- DATA IN THIS EXERCISE -
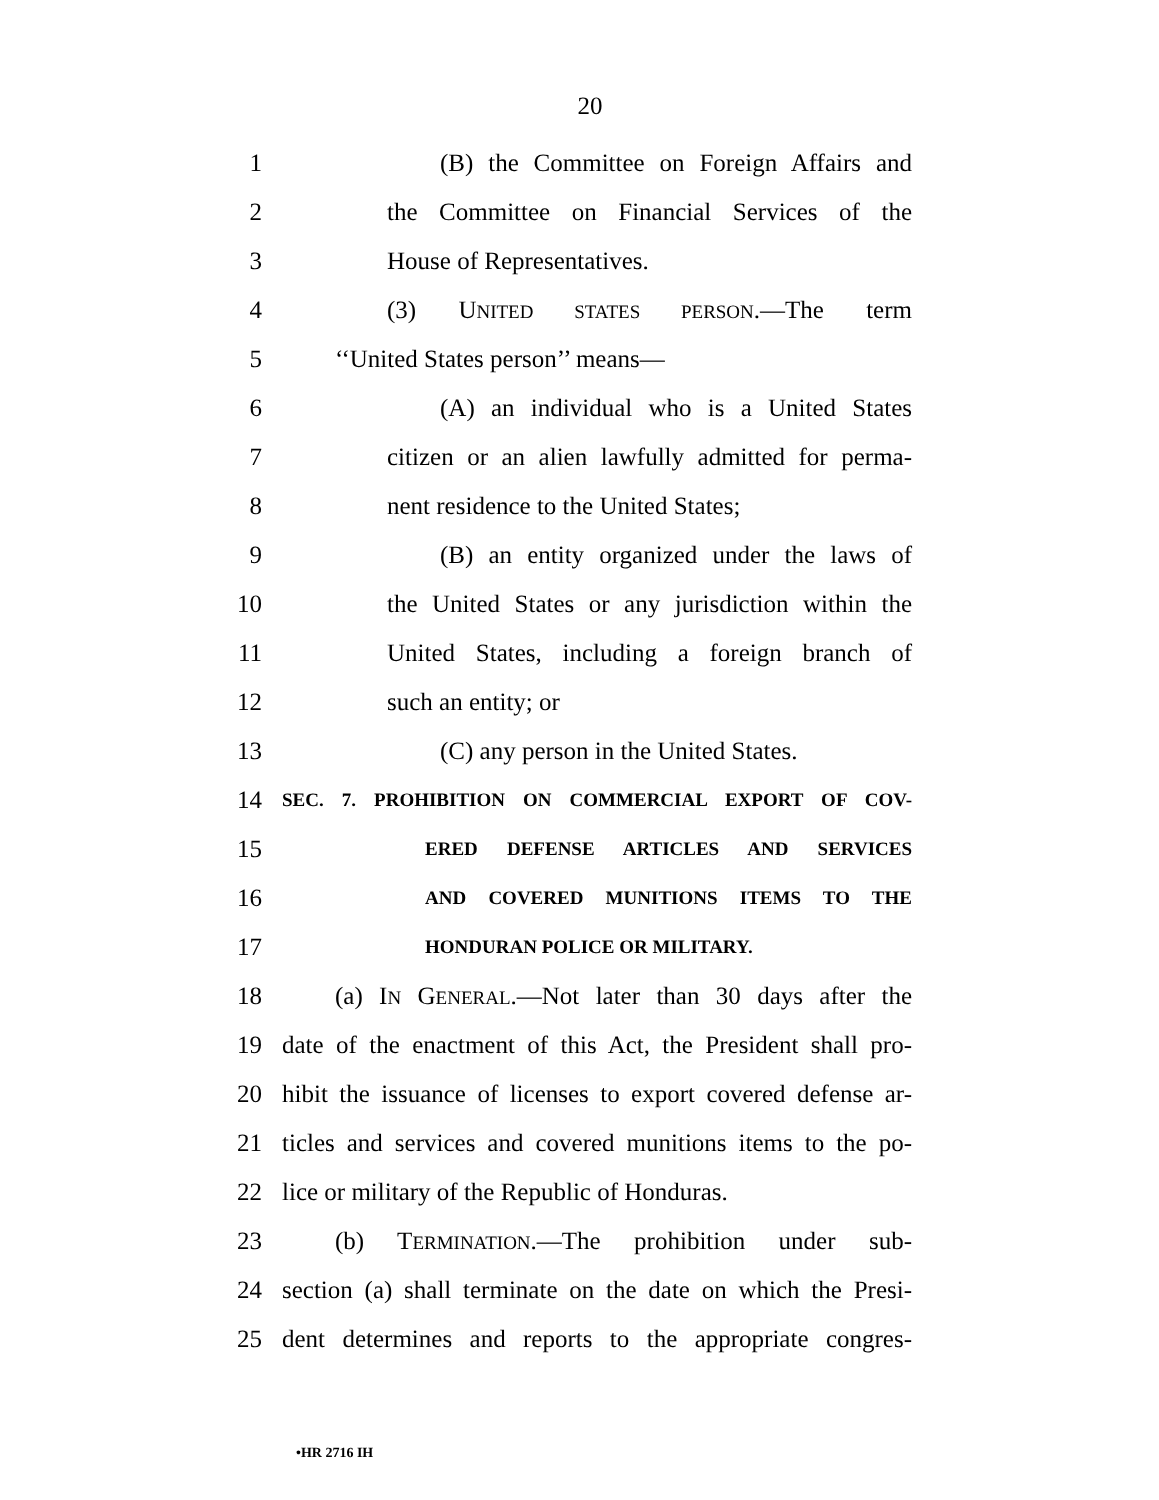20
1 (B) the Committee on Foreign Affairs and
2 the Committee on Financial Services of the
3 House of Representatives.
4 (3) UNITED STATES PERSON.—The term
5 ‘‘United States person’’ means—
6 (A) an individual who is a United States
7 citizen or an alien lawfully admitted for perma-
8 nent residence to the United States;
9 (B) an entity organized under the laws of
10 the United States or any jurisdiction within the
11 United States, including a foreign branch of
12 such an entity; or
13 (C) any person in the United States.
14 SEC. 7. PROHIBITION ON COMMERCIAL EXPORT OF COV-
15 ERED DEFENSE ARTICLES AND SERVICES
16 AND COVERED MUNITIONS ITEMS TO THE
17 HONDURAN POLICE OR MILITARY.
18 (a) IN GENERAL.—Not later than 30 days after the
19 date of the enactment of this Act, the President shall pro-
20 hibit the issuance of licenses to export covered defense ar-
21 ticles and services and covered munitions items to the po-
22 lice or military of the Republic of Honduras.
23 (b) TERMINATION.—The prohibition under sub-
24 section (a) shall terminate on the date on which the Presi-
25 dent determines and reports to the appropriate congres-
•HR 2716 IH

- EXERCISE -
Leave out the pictures and copy everything else in the records word for word.

- EXPECTED ANSWER -
20
1 (B) the Committee on Foreign Affairs and
2 the Committee on Financial Services of the
3 House of Representatives.
4 (3) UNITED STATES PERSON.—The term
5 ‘‘United States person’’ means—
6 (A) an individual who is a United States
7 citizen or an alien lawfully admitted for perma-
8 nent residence to the United States;
9 (B) an entity organized under the laws of
10 the United States or any jurisdiction within the
11 United States, including a foreign branch of
12 such an entity; or
13 (C) any person in the United States.
14 SEC. 7. PROHIBITION ON COMMERCIAL EXPORT OF COV-
15 ERED DEFENSE ARTICLES AND SERVICES
16 AND COVERED MUNITIONS ITEMS TO THE
17 HONDURAN POLICE OR MILITARY.
18 (a) IN GENERAL.—Not later than 30 days after the
19 date of the enactment of this Act, the President shall pro-
20 hibit the issuance of licenses to export covered defense ar-
21 ticles and services and covered munitions items to the po-
22 lice or military of the Republic of Honduras.
23 (b) TERMINATION.—The prohibition under sub-
24 section (a) shall terminate on the date on which the Presi-
25 dent determines and reports to the appropriate congres-
•HR 2716 IH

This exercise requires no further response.